マインドシェアを獲得するための道筋 - 井領さんから学んだこと(3)
地方の経営者は、現状を問題視していないと前回書いた。存在しない問題を解決しようと手間をかける人はいない。まずは、問題があることを自覚してもらい、解決する動機を持ってもらう必要がある。動機がなければ、ITどころか業務改善という取り組み自体がマインドシェアを得られない。
そこで井領さんが重視しているのが、導入事例だ。そこで使われるツールは、タブレットだろうがスマートフォンだろうが、どのベンダーのSaaSだろうが問題ではない。テクノロジーが商売を変え得ることを知ってもらうこと。自分も商売を変えてみたいと動機を持ってもらうこと。重要なのはこの動機付けであって、使われるツールの種類は後から考えればいい。動機を持ってもらい、業務改善というものにできるだけ多くの意識を向けてもらうこと。業務改善という課題がマインドシェアを獲得できないうちは、ITがマインドシェアを獲得することなどあり得ない。ITは業務改善の手段のひとつであり、道具のひとつでしかないのだから。
魂が正しいと思うことをしたい
効果的な導入事例をできるだけ多く作り、業務改善のメリット(=現状の課題)を意識してもらうこと。そのための活動に時間をかけると井領さんは言うが、はたして井領さんはそれで儲かるのか。私は、厳しいと思う。そもそも先に書いた通り、儲からないからSaaSベンダーは地方の経営者に深く入り込む時間を持たないのだ。それでも井領さんは、地方の中小企業経営者の底上げをしたいと語る。
その理由を端的に表しているのが「魂が正しいと思うことをしたい」という言葉だ。いびつだと思いつつ目先の儲けを追ううちに、自分が本当に目指したものを見失い、会社に行けなくなった井領さんだからこそ、目先の儲けより自分の正しさを貫くことの大切さを知っているのだと思う。

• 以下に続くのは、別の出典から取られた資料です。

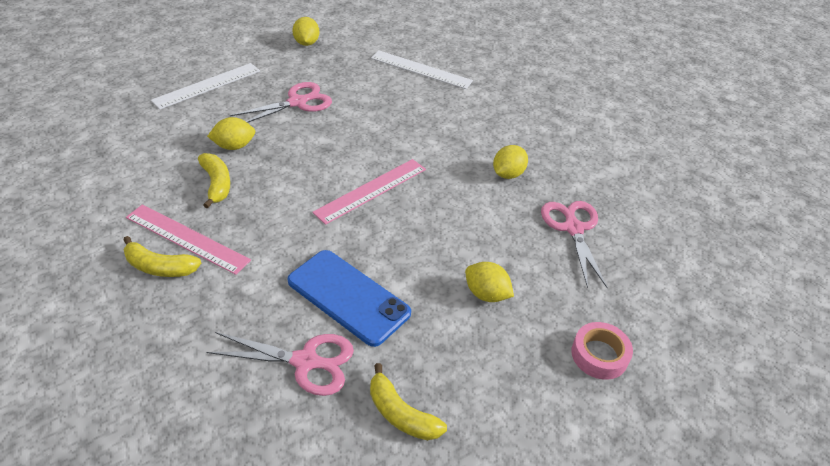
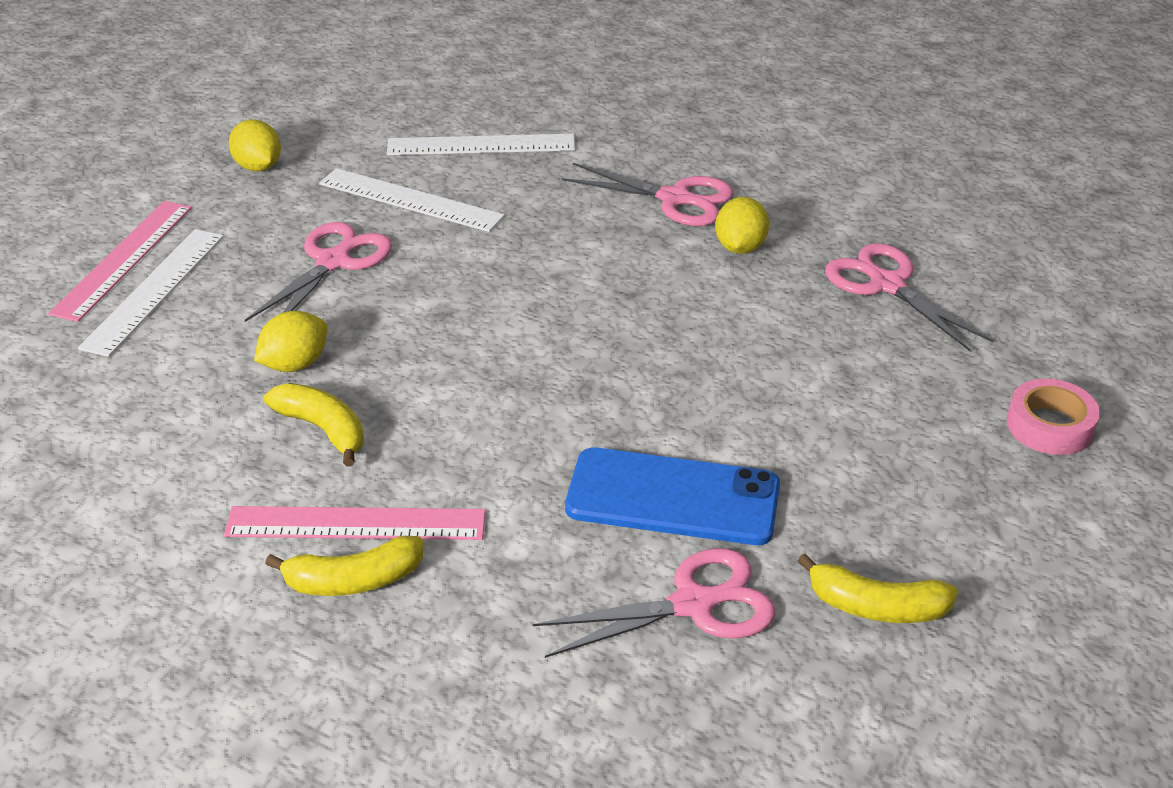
camera: 25 degrees left, 5 degrees down
(361, 85) = (410, 200): none -> white ruler
(371, 190) = (569, 344): pink ruler -> pink ruler (123, 259)
(486, 294) = (850, 414): yellow lemon -> none
(496, 134) = (675, 199): none -> pink scissors

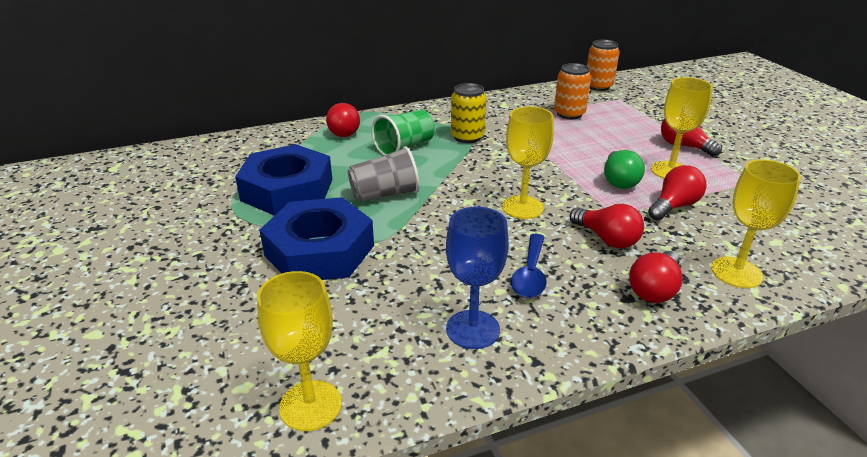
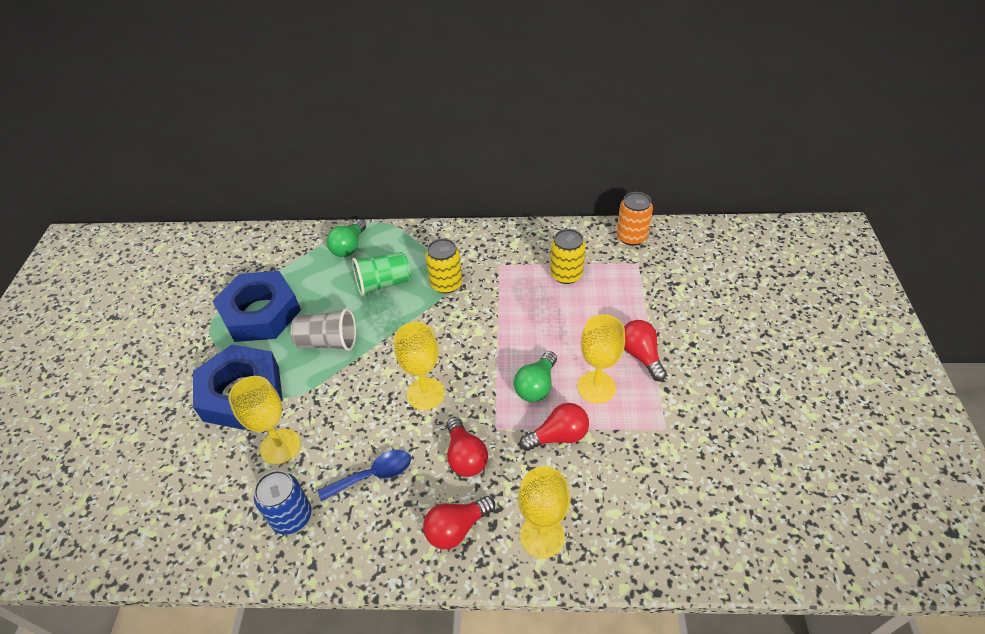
camera: 25 degrees right, 15 degrees up
(310, 405) = (148, 543): yellow goblet -> yellow goblet (280, 446)
(345, 131) = (349, 247): red light bulb -> green light bulb
(472, 329) = (291, 516): blue goblet -> blue can
(530, 274) = (373, 475): blue spoon -> blue spoon turned 150 degrees counterclockwise
(569, 114) = (566, 274): orange can -> yellow can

「自分が正しいと思うことをやりたいのと同じくらい、市場に恩返しをしたいという気持ちがあるんです」
SaaS市場の成長が、井領さんの成長を助けてくれた。今度は、井領さんがSaaS市場の成長を助ける番だ。言うは易く行うは難し。それでも、不本意なことを続ければ結局自分に跳ね返ってくることをもう知ってしまった。正しいと思う道を進むことの大切さに気づいてしまった。だから井領さんは困難な道と知っていても一歩ずつ進むことだろう。小さな商店、小さな街、ちょっとずつしか変革できなくても、ゼロよりずっといい。テクノロジーのもたらす恩恵を知ってしまった経営者が非効率な手順に戻ることはないだろう。だから井領さんの一歩がどんなに小さかったとしても、それは積み重なるばかりで、後戻りすることはきっともうない。